IDBI MF floats bond fund to ride frenzy for debt plans
Jan 30 2012
The new fund offer (NFO) which is open for subscription from January 31 to February 14, comes at a time when debt is the flavour of the season and retail interest in debt investment is catching up.
Addressing a press conference here Debasish Mallick, MD and CEO, IDBI Asset Management said, “The fund has not set any limit for investment in any particular debt or money market instrument so as to take advantage of the emerging market situations, while moving investments from one instrument to another in a dynamic manner.”
“This flexibility in portfolio composition will generate optimum risk-adjusted returns making this scheme relevant under all market consitions,” Mallick said.
Talking about the possibility of a good return in high interest rate regime, Mallick said the fund would make capital gains once the Reserve Bank of India (RBI) starts cutting interest rate, besides the income from the coupon rate.
The fund will allocate 100 per cent of the inflows in government securities, treasury bills, PSU bonds and corporate bonds across various maturities.

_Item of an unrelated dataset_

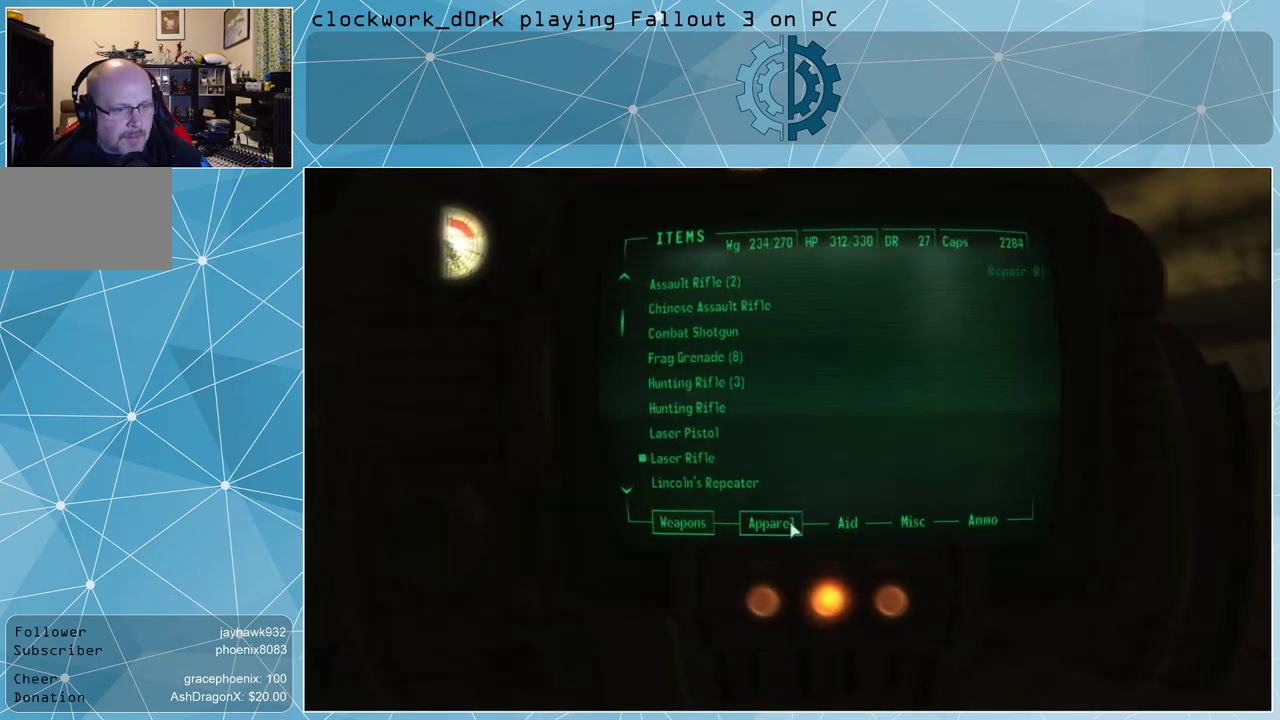
{"keys": [], "mouse": [], "events": []}
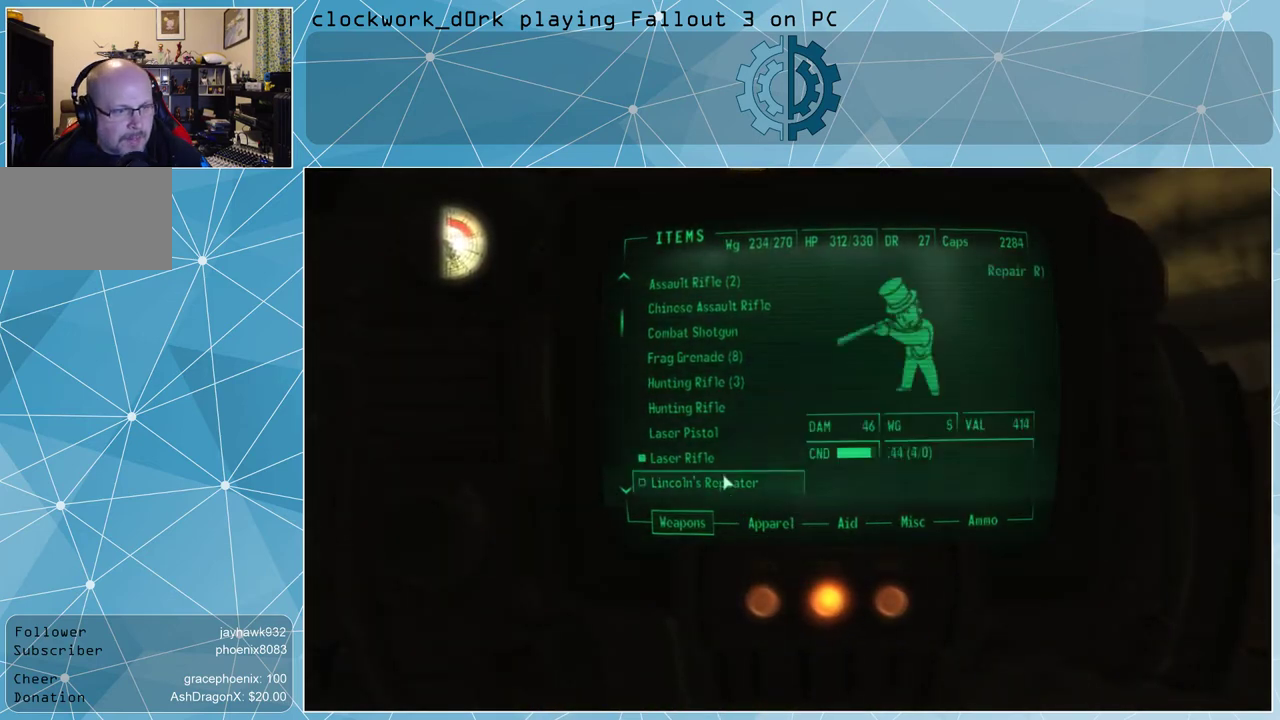
{"keys": [], "mouse": [], "events": []}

However, the fund will invest in high-quality paper that also have enough liquidity in the market.
“The investment objective of the scheme is to generate income, while maintaining liquidity and asset quality through active management of a portfolio comprising of debt and money market instruments,” Mallick said.
The fund is benchmarked to Crisil Composite Bond Fund Index.
Investors will have to pay one per cent for exit within one year from the date of allotment. The allotment in the scheme after the closure of the NFO will be done on February 22.